4. The method of claim 3, wherein computing the gradient of the loss further comprises a step of applying automatic differentiation techniques.

5. The method of claim 1, further comprising steps of: providing first input distribution parameters for a first input distribution (215) and the first accuracy level to the neural network (220); receiving output distribution parameters (225) of an output distribution from the neural network; sampling an output prediction (325) from the output distribution (320); selecting a sender sample (335) from a sender distribution (330); updating the input distribution parameters (345) by a Bayesian update function (340); and selecting a second accuracy level (355).

6. The method of claim 5, wherein the first accuracy level and the second accuracy level are selected according to an accuracy schedule.

7. The method of claim 5, wherein selecting a sample output prediction (325) from the output distribution further comprises a random selection.

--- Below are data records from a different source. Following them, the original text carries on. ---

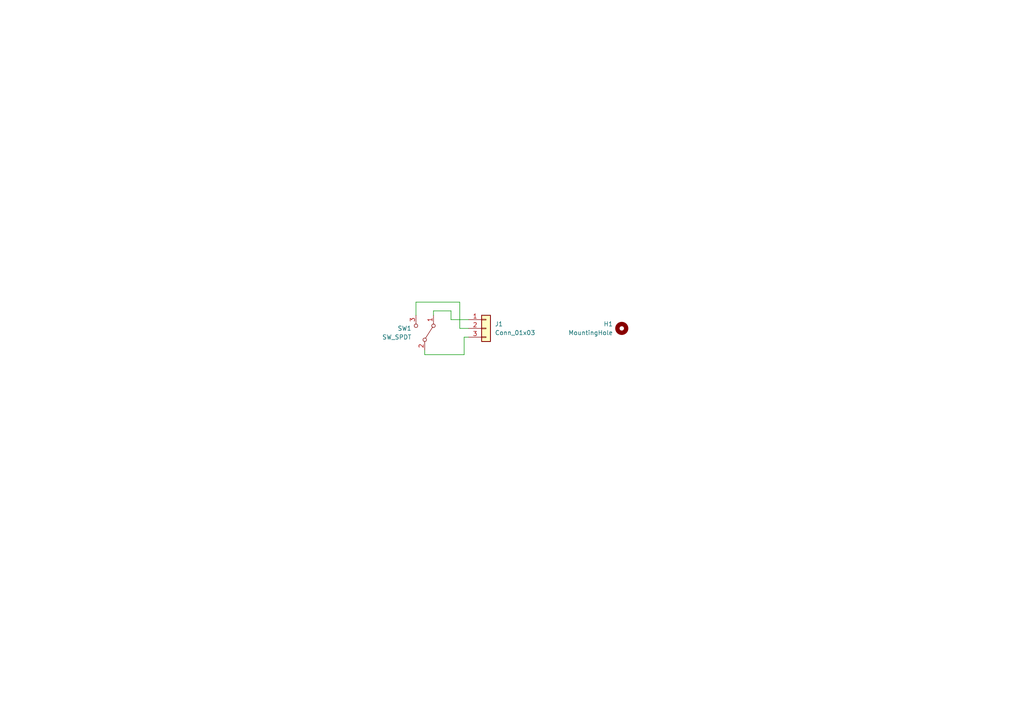
<source format=kicad_sch>
(kicad_sch (version 20211123) (generator eeschema)

  (uuid f269c001-86fa-4891-9554-7f4b918058b8)

  (paper "A4")

  


  (wire (pts (xy 134.62 102.87) (xy 123.19 102.87))
    (stroke (width 0) (type default) (color 0 0 0 0))
    (uuid 3bd7a5e0-0630-4010-8805-738d2bc1b9ef)
  )
  (wire (pts (xy 130.81 90.17) (xy 130.81 92.71))
    (stroke (width 0) (type default) (color 0 0 0 0))
    (uuid 4305837c-753f-4133-b339-977112e45c0c)
  )
  (wire (pts (xy 130.81 92.71) (xy 135.89 92.71))
    (stroke (width 0) (type default) (color 0 0 0 0))
    (uuid 48bb7124-de77-4b2d-a3ab-042b9b1fb5fd)
  )
  (wire (pts (xy 135.89 97.79) (xy 134.62 97.79))
    (stroke (width 0) (type default) (color 0 0 0 0))
    (uuid 5cb6aefd-088e-4674-a33e-cdc2b7e2dece)
  )
  (wire (pts (xy 123.19 102.87) (xy 123.19 101.6))
    (stroke (width 0) (type default) (color 0 0 0 0))
    (uuid 6cf5dfae-f4e0-49f3-a019-d2233aae517a)
  )
  (wire (pts (xy 125.73 91.44) (xy 125.73 90.17))
    (stroke (width 0) (type default) (color 0 0 0 0))
    (uuid 74dd3bb4-791b-4241-bc47-66a759e4d4dc)
  )
  (wire (pts (xy 133.35 87.63) (xy 133.35 95.25))
    (stroke (width 0) (type default) (color 0 0 0 0))
    (uuid 7bb2ee01-bbcd-4a90-a63f-1327b178c630)
  )
  (wire (pts (xy 134.62 97.79) (xy 134.62 102.87))
    (stroke (width 0) (type default) (color 0 0 0 0))
    (uuid c3d600fe-d485-414e-847a-ef6f57cd2c7a)
  )
  (wire (pts (xy 125.73 90.17) (xy 130.81 90.17))
    (stroke (width 0) (type default) (color 0 0 0 0))
    (uuid c7b360b9-cdac-4519-82d3-d3237372c20d)
  )
  (wire (pts (xy 133.35 95.25) (xy 135.89 95.25))
    (stroke (width 0) (type default) (color 0 0 0 0))
    (uuid d1bf11ba-a242-4d90-aafd-34b9aa61b95e)
  )
  (wire (pts (xy 120.65 87.63) (xy 133.35 87.63))
    (stroke (width 0) (type default) (color 0 0 0 0))
    (uuid eb816ade-e88f-4c16-81cb-15e46e5f7050)
  )
  (wire (pts (xy 120.65 87.63) (xy 120.65 91.44))
    (stroke (width 0) (type default) (color 0 0 0 0))
    (uuid f83b8cb7-9a0e-4df6-859f-c60dcf68529b)
  )

  (symbol (lib_id "Switch:SW_SPDT") (at 123.19 96.52 270) (mirror x) (unit 1)
    (in_bom yes) (on_board yes) (fields_autoplaced)
    (uuid 5dc01df7-94bc-4c7a-9ab3-df50db2becc3)
    (property "Reference" "SW1" (id 0) (at 119.38 95.2499 90)
      (effects (font (size 1.27 1.27)) (justify right))
    )
    (property "Value" "SW_SPDT" (id 1) (at 119.38 97.7899 90)
      (effects (font (size 1.27 1.27)) (justify right))
    )
    (property "Footprint" "Limit_Switch_custom:SS075Q102F035V2A" (id 2) (at 123.19 96.52 0)
      (effects (font (size 1.27 1.27)) hide)
    )
    (property "Datasheet" "https://sten-eswitch-13110800-production.s3.amazonaws.com/system/asset/product_line/data_sheet/125/SS.pdf" (id 3) (at 123.19 96.52 0)
      (effects (font (size 1.27 1.27)) hide)
    )
    (pin "1" (uuid d521cf7a-8c12-471b-8178-4e38b02bd91d))
    (pin "2" (uuid aaf1e684-a20d-45b6-9d86-fed9408ec1de))
    (pin "3" (uuid 2c5170d5-5e81-4324-afda-f026a8116f2a))
  )

  (symbol (lib_id "Mechanical:MountingHole") (at 180.34 95.25 0) (mirror y) (unit 1)
    (in_bom yes) (on_board yes) (fields_autoplaced)
    (uuid d9de5571-ba47-4898-9ea5-178943e08435)
    (property "Reference" "H1" (id 0) (at 177.8 93.9799 0)
      (effects (font (size 1.27 1.27)) (justify left))
    )
    (property "Value" "MountingHole" (id 1) (at 177.8 96.5199 0)
      (effects (font (size 1.27 1.27)) (justify left))
    )
    (property "Footprint" "MountingHole:MountingHole_5.3mm_M5" (id 2) (at 180.34 95.25 0)
      (effects (font (size 1.27 1.27)) hide)
    )
    (property "Datasheet" "~" (id 3) (at 180.34 95.25 0)
      (effects (font (size 1.27 1.27)) hide)
    )
  )

  (symbol (lib_id "Connector_Generic:Conn_01x03") (at 140.97 95.25 0) (unit 1)
    (in_bom yes) (on_board yes) (fields_autoplaced)
    (uuid e92b3feb-d69b-466e-8994-3507408272fa)
    (property "Reference" "J1" (id 0) (at 143.51 93.9799 0)
      (effects (font (size 1.27 1.27)) (justify left))
    )
    (property "Value" "Conn_01x03" (id 1) (at 143.51 96.5199 0)
      (effects (font (size 1.27 1.27)) (justify left))
    )
    (property "Footprint" "Connector_PinHeader_2.54mm:PinHeader_1x03_P2.54mm_Vertical" (id 2) (at 140.97 95.25 0)
      (effects (font (size 1.27 1.27)) hide)
    )
    (property "Datasheet" "~" (id 3) (at 140.97 95.25 0)
      (effects (font (size 1.27 1.27)) hide)
    )
    (pin "1" (uuid 9fd4eba5-e039-4ef9-b2c0-8546e1bbaa53))
    (pin "2" (uuid ccfadc3f-64f3-417d-b100-d24a2206bdb8))
    (pin "3" (uuid 410d76b0-f35c-482d-8406-7cb1ef5f4fe4))
  )

  (sheet_instances
    (path "/" (page "1"))
  )

  (symbol_instances
    (path "/d9de5571-ba47-4898-9ea5-178943e08435"
      (reference "H1") (unit 1) (value "MountingHole") (footprint "MountingHole:MountingHole_5.3mm_M5")
    )
    (path "/e92b3feb-d69b-466e-8994-3507408272fa"
      (reference "J1") (unit 1) (value "Conn_01x03") (footprint "Connector_PinHeader_2.54mm:PinHeader_1x03_P2.54mm_Vertical")
    )
    (path "/5dc01df7-94bc-4c7a-9ab3-df50db2becc3"
      (reference "SW1") (unit 1) (value "SW_SPDT") (footprint "Limit_Switch_custom:SS075Q102F035V2A")
    )
  )
)

</source>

8. The method of claim 5, wherein the neural network is selected according to a data type of the sender distribution.

9. The method of claim 8, wherein the data type is selected from the group of continuous data, discretized data, and discrete data.

10. The method of claim 5, wherein the input distribution comprises a factorized distribution.

11. The method of claim 10, wherein the parameters of the factorized input distribution and parameters of the sender distribution comprise probabilities of a categorical distribution.

12. The method of claim 5, wherein the neural network emits an output vector used to parameterize the output distribution factorized the same way as the input and sender distributions.

13. The method of claim 5, further comprising a step of providing updated distribution parameters as inputs to the neural network (220).

14. The method of claim 1, wherein the Bayesian flow distribution is a marginal distribution over input parameters at a time t given the prior distribution, the accuracy schedule, and a Bayesian update distribution.

15. The method of 5, wherein the Bayesian update function is configured to apply rules of Bayesian inference to the input distribution parameters and the sender sample.